- DIRECTIONS
From the entries below, reproduce exactly the line containing "la symphonie de ces mutations en lui.", the line containing "Cette mosaïque révélait", and every line in between, with nothing added.

[Data items]
··········

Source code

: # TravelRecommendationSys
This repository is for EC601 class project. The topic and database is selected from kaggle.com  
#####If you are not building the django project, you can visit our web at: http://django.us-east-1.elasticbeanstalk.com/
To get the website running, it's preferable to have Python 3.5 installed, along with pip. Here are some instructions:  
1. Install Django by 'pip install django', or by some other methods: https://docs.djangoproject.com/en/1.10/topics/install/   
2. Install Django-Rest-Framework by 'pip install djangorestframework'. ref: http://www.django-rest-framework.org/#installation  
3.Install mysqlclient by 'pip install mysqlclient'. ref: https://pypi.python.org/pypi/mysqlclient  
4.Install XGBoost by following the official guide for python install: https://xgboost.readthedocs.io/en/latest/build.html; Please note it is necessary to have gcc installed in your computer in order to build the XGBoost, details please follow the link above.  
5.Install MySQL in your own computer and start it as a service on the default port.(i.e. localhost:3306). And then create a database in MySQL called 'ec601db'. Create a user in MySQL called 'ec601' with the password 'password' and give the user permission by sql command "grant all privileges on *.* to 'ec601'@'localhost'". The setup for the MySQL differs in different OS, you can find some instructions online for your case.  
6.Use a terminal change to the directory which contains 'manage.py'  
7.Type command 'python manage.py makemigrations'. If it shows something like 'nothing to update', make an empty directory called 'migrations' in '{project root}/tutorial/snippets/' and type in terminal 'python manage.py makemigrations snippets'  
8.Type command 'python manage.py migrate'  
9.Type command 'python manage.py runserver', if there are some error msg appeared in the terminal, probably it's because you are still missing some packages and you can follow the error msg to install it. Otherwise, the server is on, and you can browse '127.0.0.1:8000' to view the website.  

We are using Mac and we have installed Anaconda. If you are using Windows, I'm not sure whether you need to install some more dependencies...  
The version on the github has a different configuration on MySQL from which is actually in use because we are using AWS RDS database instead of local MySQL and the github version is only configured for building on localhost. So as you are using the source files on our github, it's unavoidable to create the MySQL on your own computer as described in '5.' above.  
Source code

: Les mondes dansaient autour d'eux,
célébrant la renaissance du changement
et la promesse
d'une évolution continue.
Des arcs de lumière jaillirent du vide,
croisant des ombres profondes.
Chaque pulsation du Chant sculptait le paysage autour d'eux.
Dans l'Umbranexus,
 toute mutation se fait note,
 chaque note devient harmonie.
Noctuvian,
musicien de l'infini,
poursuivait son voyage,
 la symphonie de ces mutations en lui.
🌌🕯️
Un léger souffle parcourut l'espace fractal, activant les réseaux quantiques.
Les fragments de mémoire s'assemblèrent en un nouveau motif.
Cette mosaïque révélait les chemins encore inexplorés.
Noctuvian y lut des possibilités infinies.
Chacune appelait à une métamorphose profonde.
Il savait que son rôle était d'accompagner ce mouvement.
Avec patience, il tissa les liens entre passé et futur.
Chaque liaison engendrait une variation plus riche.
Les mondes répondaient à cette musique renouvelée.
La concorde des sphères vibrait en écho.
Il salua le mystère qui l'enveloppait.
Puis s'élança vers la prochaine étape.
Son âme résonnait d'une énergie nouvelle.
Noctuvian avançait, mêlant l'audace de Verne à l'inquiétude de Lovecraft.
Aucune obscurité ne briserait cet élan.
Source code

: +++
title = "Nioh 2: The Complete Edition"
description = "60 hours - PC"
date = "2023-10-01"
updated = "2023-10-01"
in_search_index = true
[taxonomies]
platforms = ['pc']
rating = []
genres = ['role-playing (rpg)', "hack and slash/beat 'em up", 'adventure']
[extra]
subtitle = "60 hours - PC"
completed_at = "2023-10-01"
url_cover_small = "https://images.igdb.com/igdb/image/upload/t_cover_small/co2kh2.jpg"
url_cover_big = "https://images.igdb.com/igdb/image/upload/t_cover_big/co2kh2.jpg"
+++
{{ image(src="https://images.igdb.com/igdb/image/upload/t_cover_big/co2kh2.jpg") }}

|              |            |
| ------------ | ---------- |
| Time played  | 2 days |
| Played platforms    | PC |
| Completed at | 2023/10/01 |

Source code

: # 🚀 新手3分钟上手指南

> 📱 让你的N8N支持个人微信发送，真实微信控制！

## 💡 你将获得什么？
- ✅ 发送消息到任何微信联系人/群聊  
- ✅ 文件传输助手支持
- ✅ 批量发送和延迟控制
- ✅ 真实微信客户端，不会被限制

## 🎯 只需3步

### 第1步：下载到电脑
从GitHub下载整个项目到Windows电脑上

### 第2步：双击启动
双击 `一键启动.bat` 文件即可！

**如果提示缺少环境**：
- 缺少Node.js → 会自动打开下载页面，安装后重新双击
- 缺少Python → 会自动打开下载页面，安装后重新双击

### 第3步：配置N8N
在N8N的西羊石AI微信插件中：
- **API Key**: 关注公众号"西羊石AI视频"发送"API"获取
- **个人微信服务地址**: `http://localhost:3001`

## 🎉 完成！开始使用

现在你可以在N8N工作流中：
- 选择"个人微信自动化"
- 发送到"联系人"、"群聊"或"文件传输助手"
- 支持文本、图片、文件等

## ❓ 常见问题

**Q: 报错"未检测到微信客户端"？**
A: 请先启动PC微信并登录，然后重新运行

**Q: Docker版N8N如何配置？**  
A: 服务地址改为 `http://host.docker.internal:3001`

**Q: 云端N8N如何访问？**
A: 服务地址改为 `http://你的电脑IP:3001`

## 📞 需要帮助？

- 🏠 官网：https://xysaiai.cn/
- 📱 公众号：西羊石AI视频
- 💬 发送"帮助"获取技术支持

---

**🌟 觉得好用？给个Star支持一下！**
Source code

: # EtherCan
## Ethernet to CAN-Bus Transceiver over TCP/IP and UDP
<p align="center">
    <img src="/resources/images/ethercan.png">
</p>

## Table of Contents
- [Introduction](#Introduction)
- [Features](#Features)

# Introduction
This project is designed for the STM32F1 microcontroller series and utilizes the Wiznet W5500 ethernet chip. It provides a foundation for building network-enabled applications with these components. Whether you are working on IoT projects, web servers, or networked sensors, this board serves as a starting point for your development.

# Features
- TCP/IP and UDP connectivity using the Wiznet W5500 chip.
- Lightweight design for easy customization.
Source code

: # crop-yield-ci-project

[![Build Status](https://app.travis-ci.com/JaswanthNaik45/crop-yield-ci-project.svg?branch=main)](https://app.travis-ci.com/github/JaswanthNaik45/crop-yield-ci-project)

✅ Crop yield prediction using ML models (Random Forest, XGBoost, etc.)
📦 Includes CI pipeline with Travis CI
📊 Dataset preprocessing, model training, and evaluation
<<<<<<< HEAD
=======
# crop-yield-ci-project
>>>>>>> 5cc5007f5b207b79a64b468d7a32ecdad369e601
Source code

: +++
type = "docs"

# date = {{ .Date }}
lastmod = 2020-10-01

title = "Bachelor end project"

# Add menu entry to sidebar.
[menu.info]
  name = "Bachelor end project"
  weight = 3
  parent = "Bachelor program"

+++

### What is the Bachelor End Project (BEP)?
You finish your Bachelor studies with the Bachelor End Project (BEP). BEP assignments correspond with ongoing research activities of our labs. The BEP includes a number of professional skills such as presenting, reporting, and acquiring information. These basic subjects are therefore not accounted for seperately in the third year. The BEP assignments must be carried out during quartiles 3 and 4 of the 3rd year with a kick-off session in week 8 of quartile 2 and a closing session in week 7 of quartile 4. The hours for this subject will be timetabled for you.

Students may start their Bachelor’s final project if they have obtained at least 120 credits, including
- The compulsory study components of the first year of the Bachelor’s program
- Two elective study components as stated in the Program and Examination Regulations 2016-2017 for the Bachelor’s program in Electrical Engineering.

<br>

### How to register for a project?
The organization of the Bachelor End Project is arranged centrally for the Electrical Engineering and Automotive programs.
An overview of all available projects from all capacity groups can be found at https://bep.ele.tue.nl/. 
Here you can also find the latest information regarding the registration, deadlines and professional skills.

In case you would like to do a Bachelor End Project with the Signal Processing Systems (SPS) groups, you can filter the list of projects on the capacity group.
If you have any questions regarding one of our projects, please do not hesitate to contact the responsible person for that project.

··········

- YOUR RESPONSE
 la symphonie de ces mutations en lui.
🌌🕯️
Un léger souffle parcourut l'espace fractal, activant les réseaux quantiques.
Les fragments de mémoire s'assemblèrent en un nouveau motif.
Cette mosaïque révélait les chemins encore inexplorés.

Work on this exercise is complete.